Kay Hymowitz has a very entertaining, if extremely silly, City Journal piece on how self-indulgent, childless women portend the economic collapse of the world. Buy your it-bags now, ladies, because you'll die poor and your single child will hate you:
…you can find her in cities across Europe, Asia, and North America. Seek out the trendy shoe stores in Shanghai, Berlin, Singapore, Seoul, and Dublin, and you'll see crowds of single young females (SYFs) in their twenties and thirties, who spend their hours working their abs and their careers, sipping cocktails, dancing at clubs, and (yawn) talking about relationships. Sex and the City has gone global; the SYF world is now flat…
With fewer children, the labor force shrinks, and so do tax receipts. Europe today has 35 pensioners for every 100 workers, Longman points out. By 2050, those 100 will be responsible for 75 pensioners; in Spain and Italy, the ratio of workers to pensioners will be a disastrous one-to-one. Adding to the economic threat, seniors with few or no children are more likely to look to the state for support than are elderly people with more children. The final irony is that the ambitious, hardworking SYF will have created a world where her children, should she have them, will need to work even harder in order to support her in her golden years.
Yes, demographic changes are hurtling us toward an economically unstable situation. But the constraints on that situation are not natural and God given; they're institutional and malleable. Hymowitz wants to blame empty wombs, but she really ought to blame the policies that render declining fertility rates problematic: paygo entitlement programs and draconian immigration restrictions. Europe has put itself in a difficult position, but the blame doesn't rest with the "SYF"s; it rests with the architects of unsustainable welfare schemes.
Even barring increased levels of immigration, there is nothing about a declining population in itself that entails a decline of average incomes. If workers continue to become more productive, average incomes will rise even if the GDP falls. Yes, the economic pie may shrink, but individual slices will continue to grow.
Also, having fewer people leads to declining markets, and thus less business investment and formation. Where would you want to expand your cosmetics business: Ireland, where the population continues to renew itself, or Japan, where it is imploding?
Good question! Here's another one: Population is growing faster in Nigeria than in South Korea, so where will you expand your cosmetics business? Nigeria is undergoing a population explosion, but, as it turns out, Nigerians are not projected to be leading the world in terms of facial cream consumption.

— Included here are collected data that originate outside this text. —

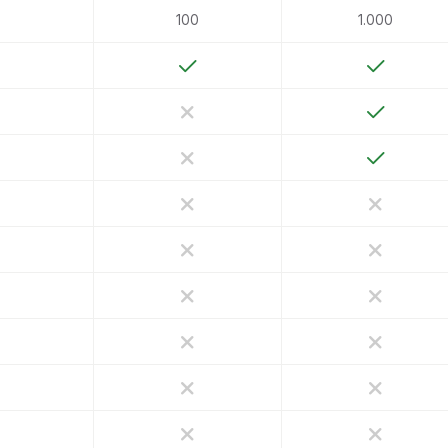
100
1.000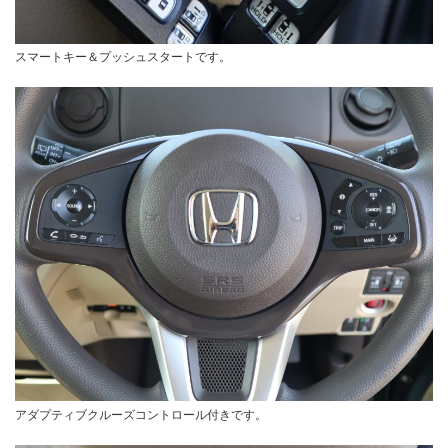
スマートキー＆プッシュスタートです。
アダプティブクルーズコントロール付きです。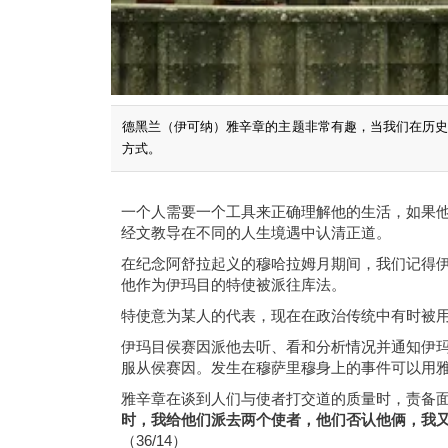
德黑兰（伊可纳）雅辛章的主题非常有趣，当我们在历
方式。
一个人需要一个工具来正确理解他的生活，如果
经文教导在不同的人生境遇中认清正道。
在纪念阿舒拉起义的穆哈拉姆月期间，我们记得
他作为伊玛目的特使被派往库法。
特使意为某人的代表，现在在政治传统中有时被
伊玛目侯赛因派他去听、看和分析情况并通知伊
服从侯赛因。发生在穆萨里穆身上的事件可以用
雅辛章在谈到人们与使者打交道的质量时，责备
时，我给他们派去两个使者，他们否认他俩，我
（36/14）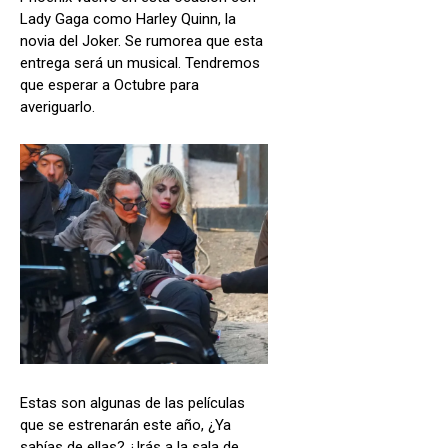
Lady Gaga como Harley Quinn, la
novia del Joker. Se rumorea que esta
entrega será un musical. Tendremos
que esperar a Octubre para
averiguarlo.
Estas son algunas de las películas
que se estrenarán este año, ¿Ya
sabías de ellas? ¿Irás a la sala de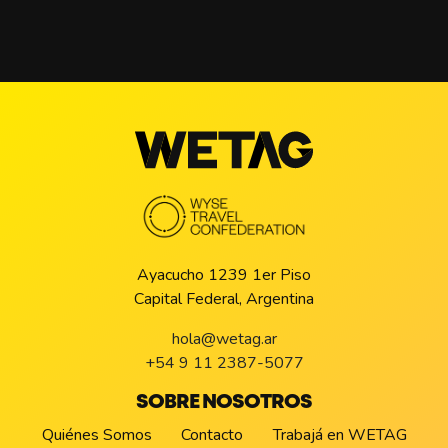
Ayacucho 1239 1er Piso
Capital Federal, Argentina
hola@wetag.ar
+54 9 11 2387-5077
SOBRE NOSOTROS
Quiénes Somos
Contacto
Trabajá en WETAG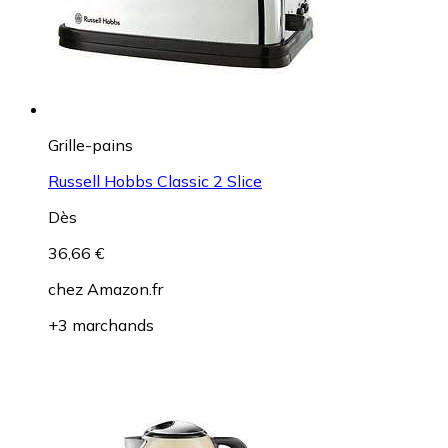
Grille-pains
Russell Hobbs Classic 2 Slice
Dès
36,66 €
chez
Amazon.fr
+3 marchands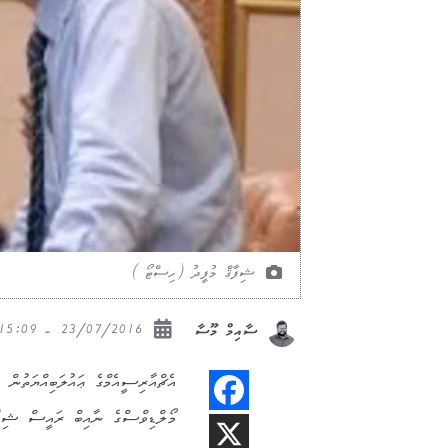
ޝިފާޤް މުފީދު (ހިސްޓޯ )
23/07/2016 - 15:09
ސާއިމް މޫސާ
އެޗްއާރިސީއެމްގެ ޢައުލަބިއްޔަތުން 
މޯލްޑިވްސްގެ ނާއިބް ރައީސް ޝިފާޤ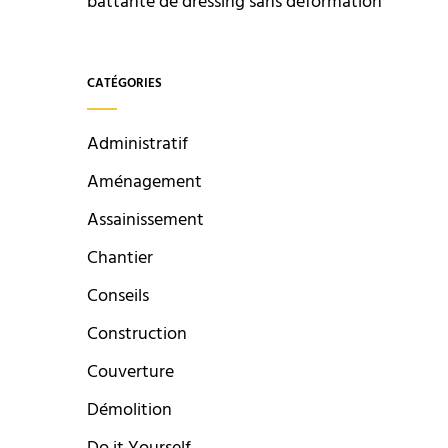
battante de dressing sans déformation
CATÉGORIES
Administratif
Aménagement
Assainissement
Chantier
Conseils
Construction
Couverture
Démolition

Increases in demand are tied to rising incomes at least as closely as they are to rising population; there are three times as many Indians as Americans, yet Americans consume more than twice as much.
There's a lot of other weirdness going on here, such as Hymowitz's assumption that the Single Young Female is an inherently American phenomenon being reproduced around the world. Hymowitz's stereotype probably best fits young single Japanese women, who spend far more on luxury goods and have fewer children than American women. And indeed, she does a bang-up job of explaining the Japanese disaffection with family formation:
Peggy Orenstein, writing in the New York Times Magazine in 2001, noted that Japanese women find American-style sentimentality about marriage puzzling. Yoko Harruka, a television personality and author of a book called I Won't Get Married—written after she realized that her then-fiancé expected her to quit her career and serve him tea—says that her countrymen propose with lines like, "I want you to cook miso soup for me for the rest of my life."
Surprise! Most Japanese women between 25 and 54 don't want to tie the knot.